Gallery 1516 will be featuring work looking backward and forward this season as well. Abstract Expressionism is the stylistic overlay of their next exhibition, co-organized by Beverly Todd, which includes work by a regional cohort of ten artists who are known for pursuing gestural abstraction in painting. That show runs from February 28-May 24. In conjunction with Amplify Arts, they will be hosting an emerging artist exhibition opening June 5, the details of which were not available at press time. This will inject an edge to their programming, which has previously leaned more toward giving established artists their due.
Speaking of Amplify, they are also connecting with Petshop to present their first annual Work in Progressexhibition. In 2019, Travis Apel, Liz Boutin, Anne Dovali, Holly Kranker and Tyler Swain were selected to participate in Amplify’s new educational program aimed at providing professional education to artists outside of traditional MFA programs.
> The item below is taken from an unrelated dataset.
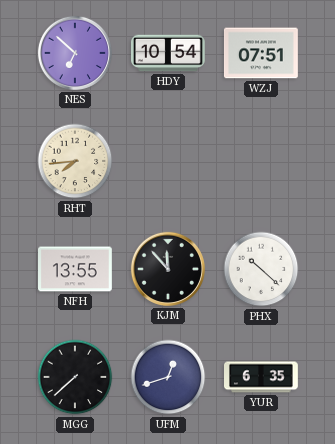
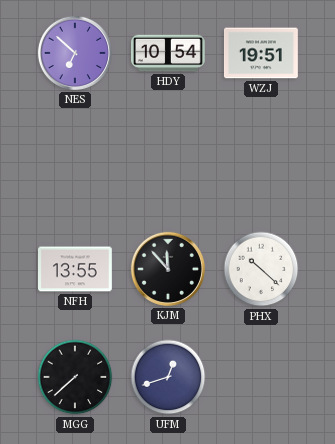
WZJ: 07:51 -> 19:51
RHT: 7:44 -> none
YUR: 6:35 -> none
This exhibition, February 7-March 27, will show the results of their year as a cohort.
Continuing the trend of thematic groupings, Modern Arts Midtown opens its season January 3 with a group show featuring GraceAnn Warn, Michael James and recent gallery addition, photographer Jason Papenfuss, as well as some new abstractions by Omaha artists (through February 28). The Michael Phipps Gallery at OPL will highlight the idiosyncratic narrative expressions of Shawnequa Linder, Derek Courtney and Joe Pankowski (March 6-April 26). Petshop follows with the Pro:Creation show curated by Abby Phoenix, Melynda Walsh and Alexia Madera, which explores the perspectives of artist-parents (April 3-May 29).
Perhaps the tastiest cluster of Omaha’s finest will be at the Roberta and Bob Rogers Gallery, which will be hosting the OEAA Visual Arts showcase from February 7-22. The annual exhibition provides a nice reminder of the best of the Omaha arts scene from 2019. That will be followed by an exhibition featuring the work of the late Wanda Ewing (March 13-April 4), a revival of the print fair (April 16-19), and a Luke Severson solo (May 8-30).
There are several other worthwhile solo shows to savor as well. The Art Gallery at UNO is highlighting Watie White’s ongoing 100 People Project from January 17-February 22. The Fred Simon Gallery will feature Tim Guthrie from February 14-April 9. Known for his immersive, collaborative and content-driven installations, Guthrie will instead return to his work in traditional media of drawing and painting.
John Dennison’s expressionistic ceramic art will fill the expansive Sunderland Gallery at the Cathedral Arts Project from March 8-April 12. And Metro’s Elkhorn campus Gallery of Art and Design will showcase the watercolors of Melissa Wilkinson, a Tennessee-based artist whose surrealistic nature-based compositions are filled with a collaged assortment of digitally-sourced images (March 11-April 7).
As the season expands, so too will the tantalizing visual treats offered by the area’s venues large and small. Sample them, and it’s the one 2020 resolution that will keep giving back all year round.